### [What you should do]
The response should be the records below, repeated exactly, with each picture left out.

### [Material shown]

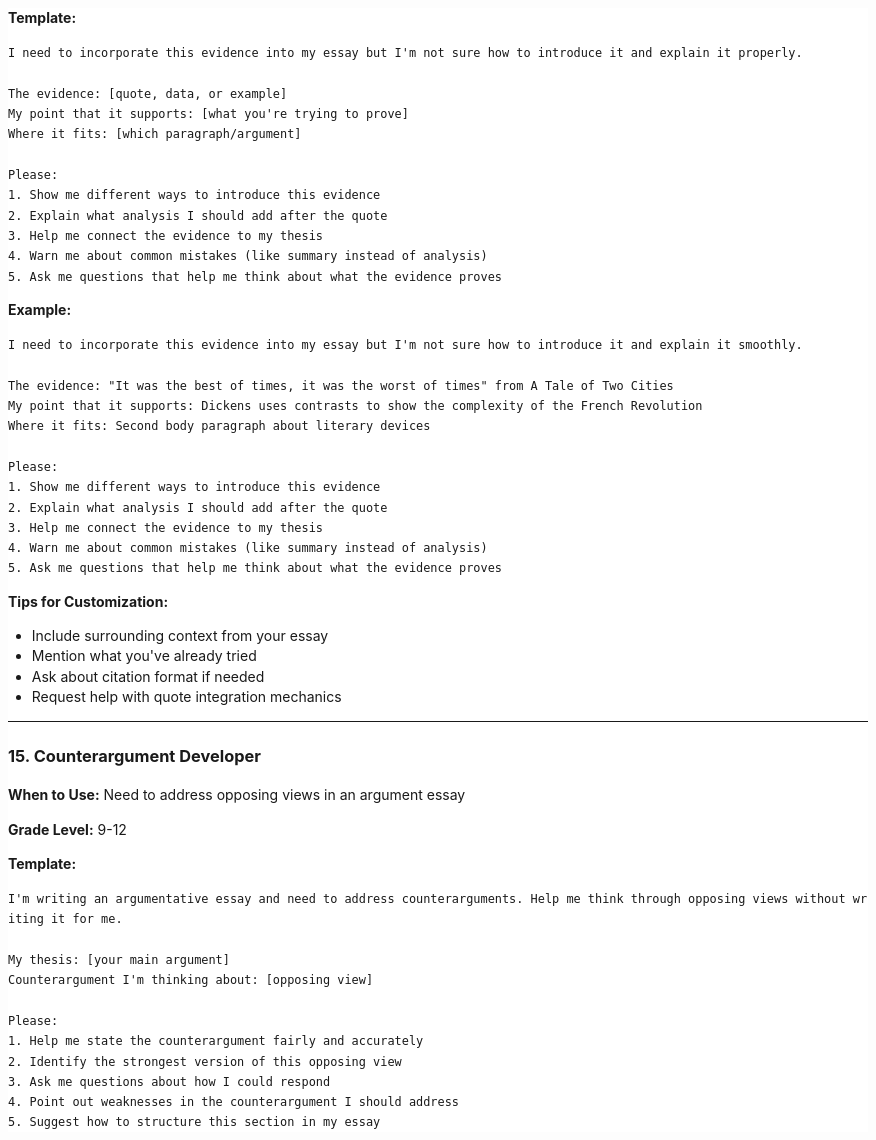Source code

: **Template:**
```
I need to incorporate this evidence into my essay but I'm not sure how to introduce it and explain it properly.

The evidence: [quote, data, or example]
My point that it supports: [what you're trying to prove]
Where it fits: [which paragraph/argument]

Please:
1. Show me different ways to introduce this evidence
2. Explain what analysis I should add after the quote
3. Help me connect the evidence to my thesis
4. Warn me about common mistakes (like summary instead of analysis)
5. Ask me questions that help me think about what the evidence proves
```

**Example:**
```
I need to incorporate this evidence into my essay but I'm not sure how to introduce it and explain it smoothly.

The evidence: "It was the best of times, it was the worst of times" from A Tale of Two Cities
My point that it supports: Dickens uses contrasts to show the complexity of the French Revolution
Where it fits: Second body paragraph about literary devices

Please:
1. Show me different ways to introduce this evidence
2. Explain what analysis I should add after the quote
3. Help me connect the evidence to my thesis
4. Warn me about common mistakes (like summary instead of analysis)
5. Ask me questions that help me think about what the evidence proves
```

**Tips for Customization:**
- Include surrounding context from your essay
- Mention what you've already tried
- Ask about citation format if needed
- Request help with quote integration mechanics

---

### 15. Counterargument Developer

**When to Use:** Need to address opposing views in an argument essay

**Grade Level:** 9-12

**Template:**
```
I'm writing an argumentative essay and need to address counterarguments. Help me think through opposing views without writing it for me.

My thesis: [your main argument]
Counterargument I'm thinking about: [opposing view]

Please:
1. Help me state the counterargument fairly and accurately
2. Identify the strongest version of this opposing view
3. Ask me questions about how I could respond
4. Point out weaknesses in the counterargument I should address
5. Suggest how to structure this section in my essay
```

### [Output for this task]
Source code

: **Template:**
```
I need to incorporate this evidence into my essay but I'm not sure how to introduce it and explain it properly.

The evidence: [quote, data, or example]
My point that it supports: [what you're trying to prove]
Where it fits: [which paragraph/argument]

Please:
1. Show me different ways to introduce this evidence
2. Explain what analysis I should add after the quote
3. Help me connect the evidence to my thesis
4. Warn me about common mistakes (like summary instead of analysis)
5. Ask me questions that help me think about what the evidence proves
```

**Example:**
```
I need to incorporate this evidence into my essay but I'm not sure how to introduce it and explain it smoothly.

The evidence: "It was the best of times, it was the worst of times" from A Tale of Two Cities
My point that it supports: Dickens uses contrasts to show the complexity of the French Revolution
Where it fits: Second body paragraph about literary devices

Please:
1. Show me different ways to introduce this evidence
2. Explain what analysis I should add after the quote
3. Help me connect the evidence to my thesis
4. Warn me about common mistakes (like summary instead of analysis)
5. Ask me questions that help me think about what the evidence proves
```

**Tips for Customization:**
- Include surrounding context from your essay
- Mention what you've already tried
- Ask about citation format if needed
- Request help with quote integration mechanics

---

### 15. Counterargument Developer

**When to Use:** Need to address opposing views in an argument essay

**Grade Level:** 9-12

**Template:**
```
I'm writing an argumentative essay and need to address counterarguments. Help me think through opposing views without writing it for me.

My thesis: [your main argument]
Counterargument I'm thinking about: [opposing view]

Please:
1. Help me state the counterargument fairly and accurately
2. Identify the strongest version of this opposing view
3. Ask me questions about how I could respond
4. Point out weaknesses in the counterargument I should address
5. Suggest how to structure this section in my essay
```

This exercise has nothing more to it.